What is the number of lines in these records with "center" in them? Answer with that number only.

**DATASET:**
<<<<
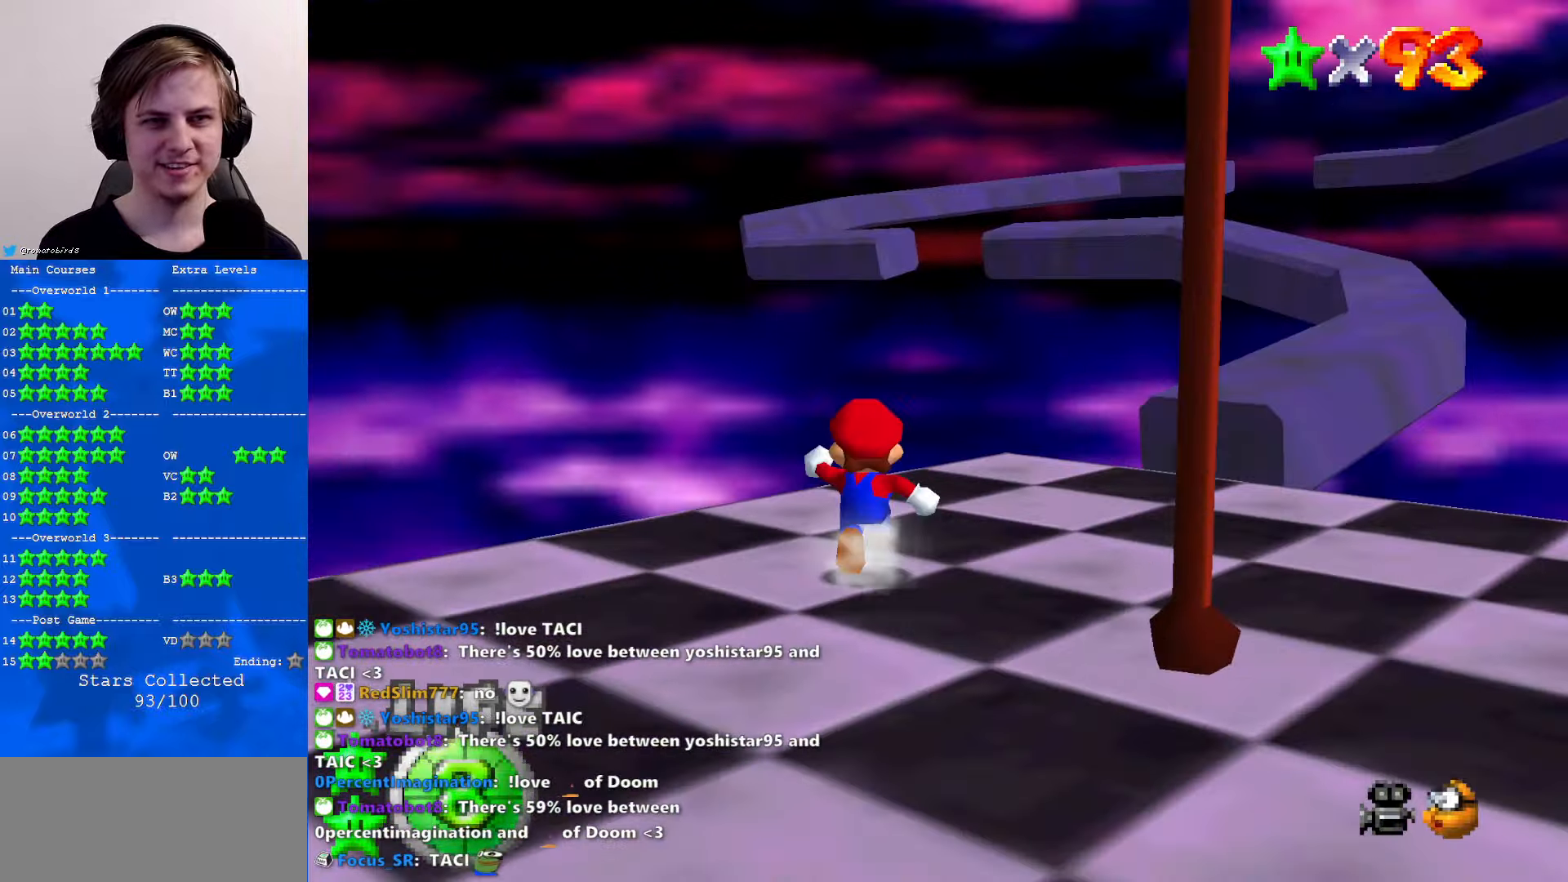
{"buttons": ["C_RIGHT"], "left_stick": "down", "events": [[100, "left_stick", "up-right"], [233, "C_RIGHT", "down"], [233, "left_stick", "right"], [333, "C_RIGHT", "up"], [367, "left_stick", "down-right"], [467, "C_RIGHT", "down"], [467, "left_stick", "down"]]}
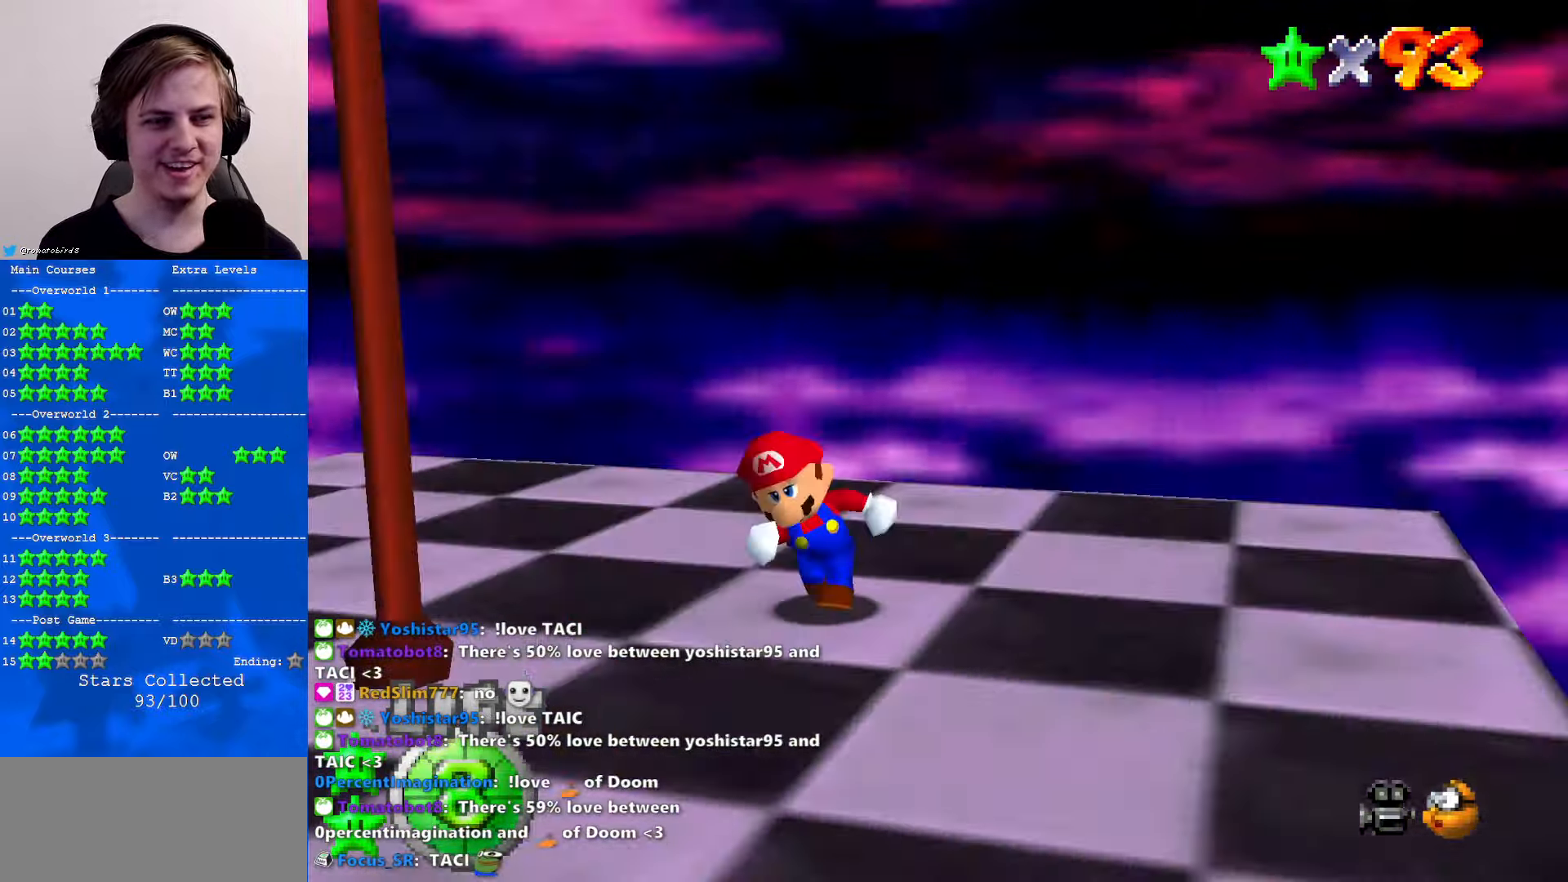
{"buttons": [], "left_stick": "up-right", "events": [[33, "C_RIGHT", "up"], [67, "left_stick", "down-left"], [167, "C_RIGHT", "down"], [167, "left_stick", "left"], [267, "C_RIGHT", "up"], [333, "left_stick", "up"], [433, "C_RIGHT", "down"], [467, "left_stick", "up-right"], [500, "C_RIGHT", "up"]]}
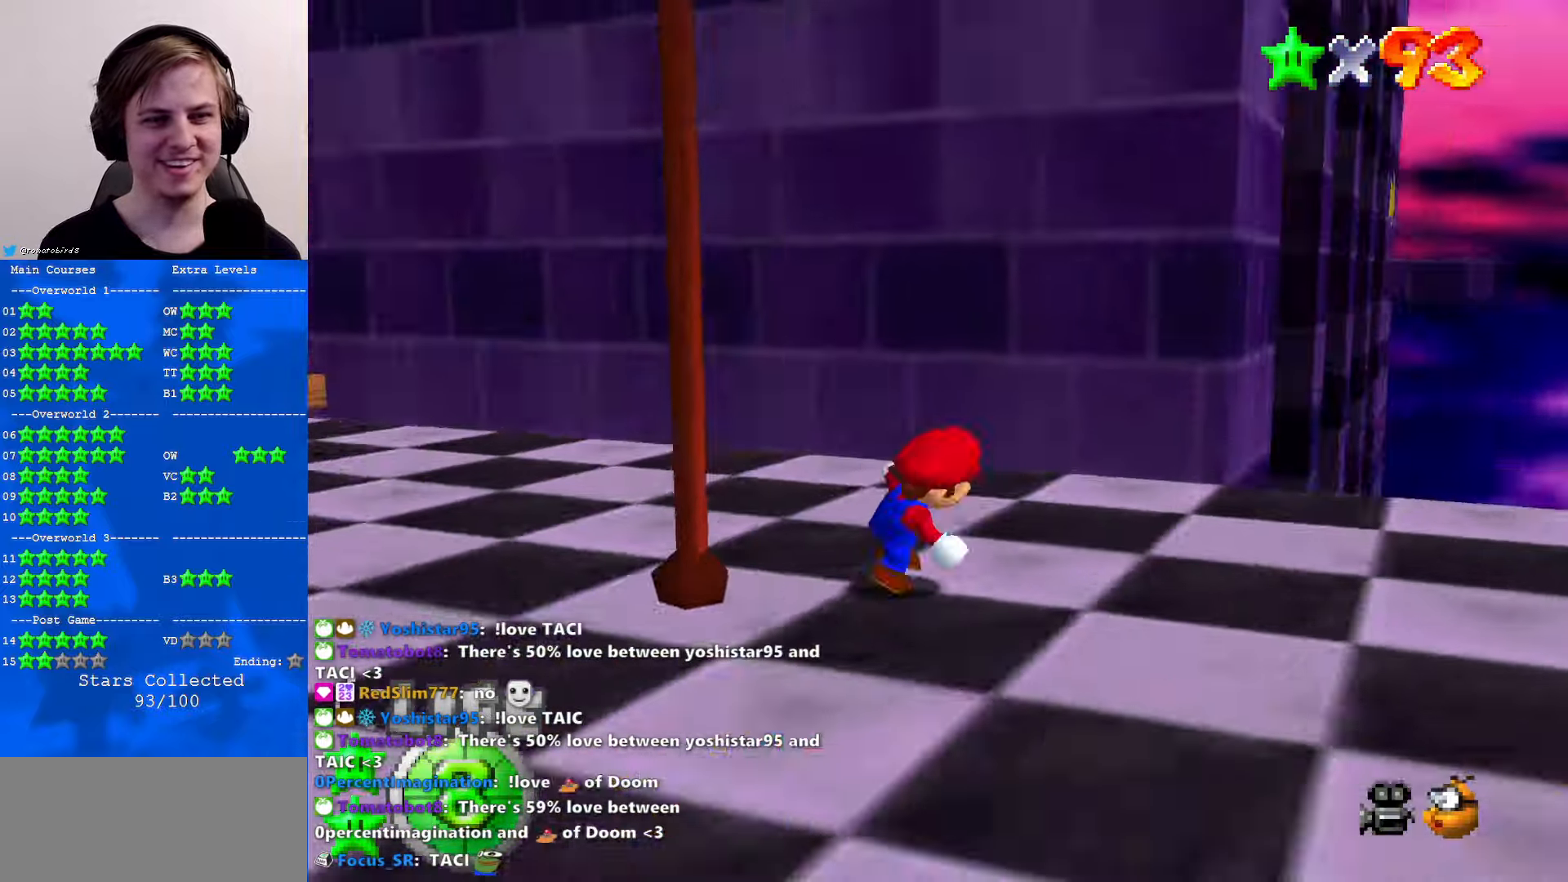
{"buttons": ["C_RIGHT"], "left_stick": "down-left", "events": [[67, "left_stick", "right"], [267, "left_stick", "down-right"], [433, "C_RIGHT", "down"], [433, "left_stick", "down-left"]]}
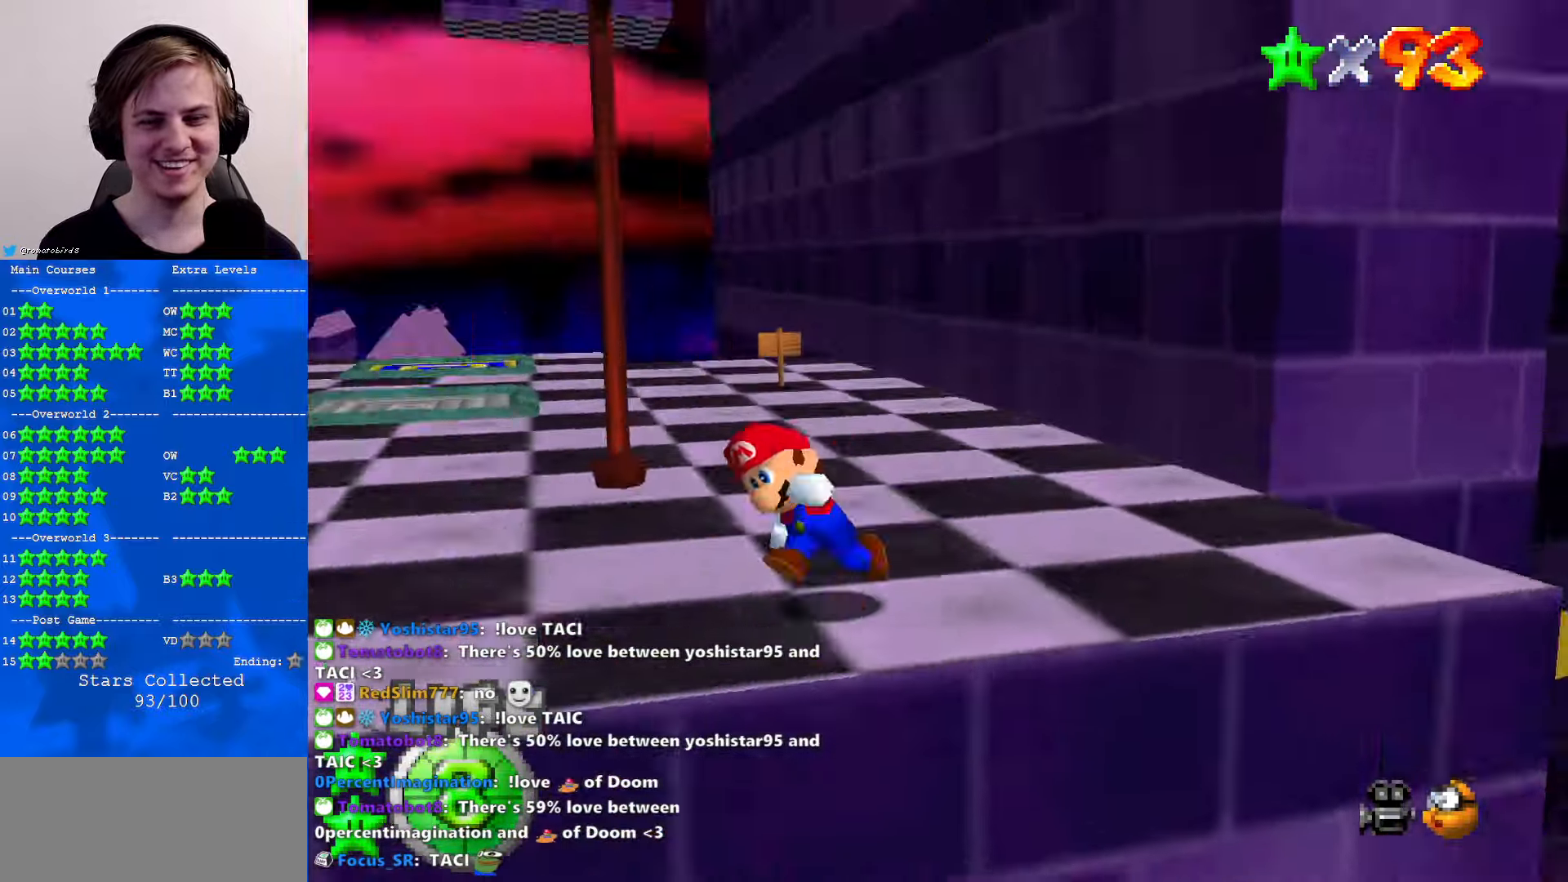
{"buttons": ["C_RIGHT"], "left_stick": "center", "events": [[67, "left_stick", "left"], [100, "C_RIGHT", "up"], [200, "C_RIGHT", "down"], [200, "left_stick", "up-left"], [333, "C_RIGHT", "up"], [400, "left_stick", "center"], [433, "C_RIGHT", "down"]]}
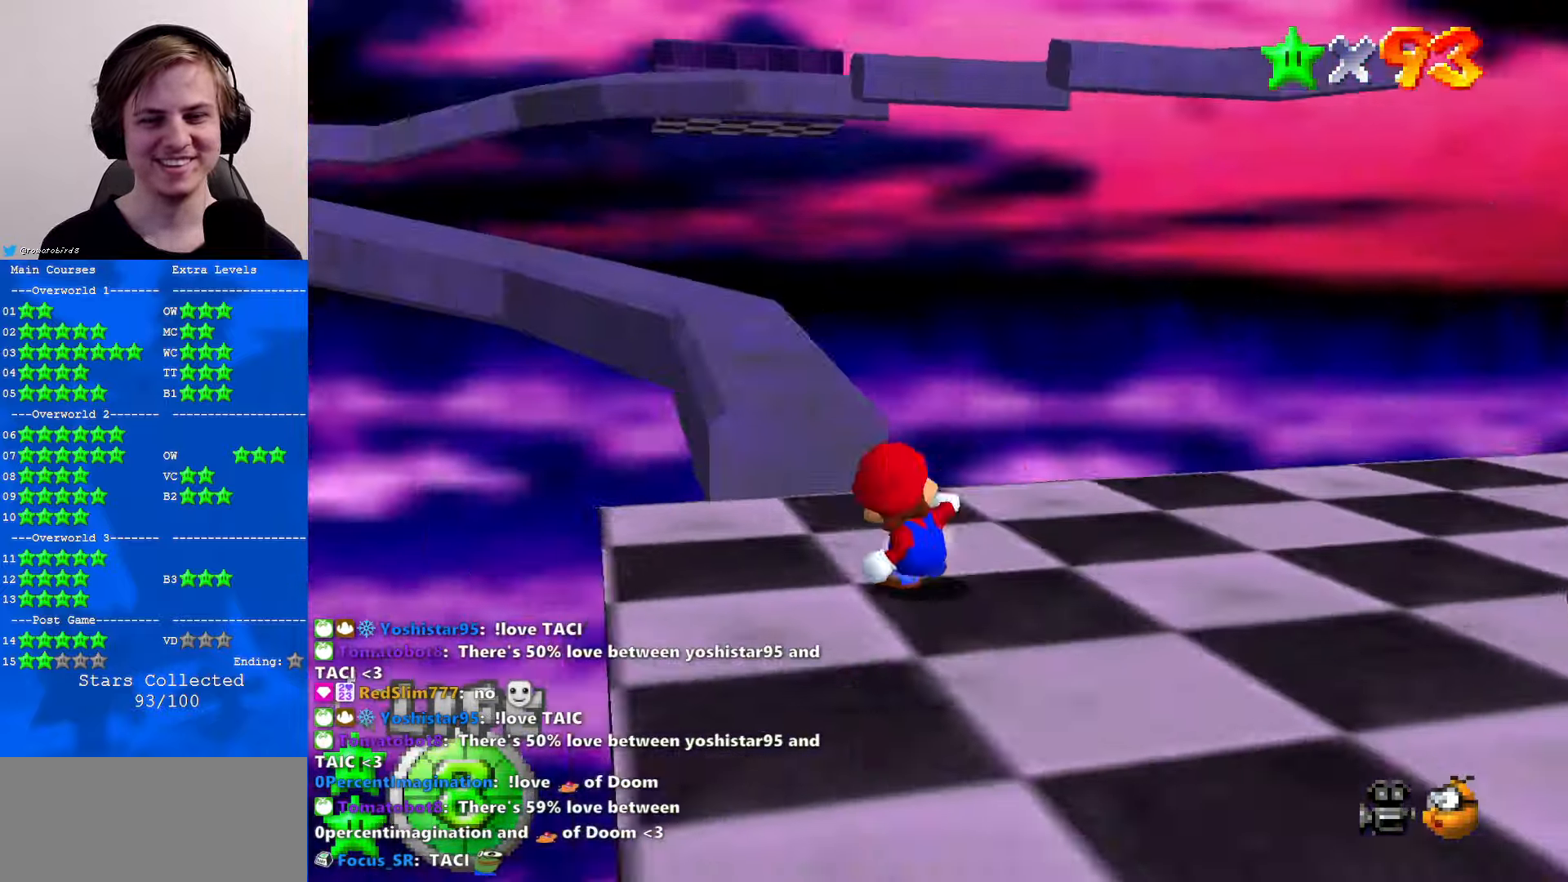
{"buttons": [], "left_stick": "center", "events": [[33, "C_RIGHT", "up"], [433, "C_LEFT", "down"], [500, "C_LEFT", "up"]]}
>>>>
**EXERCISE RESPONSE:**
2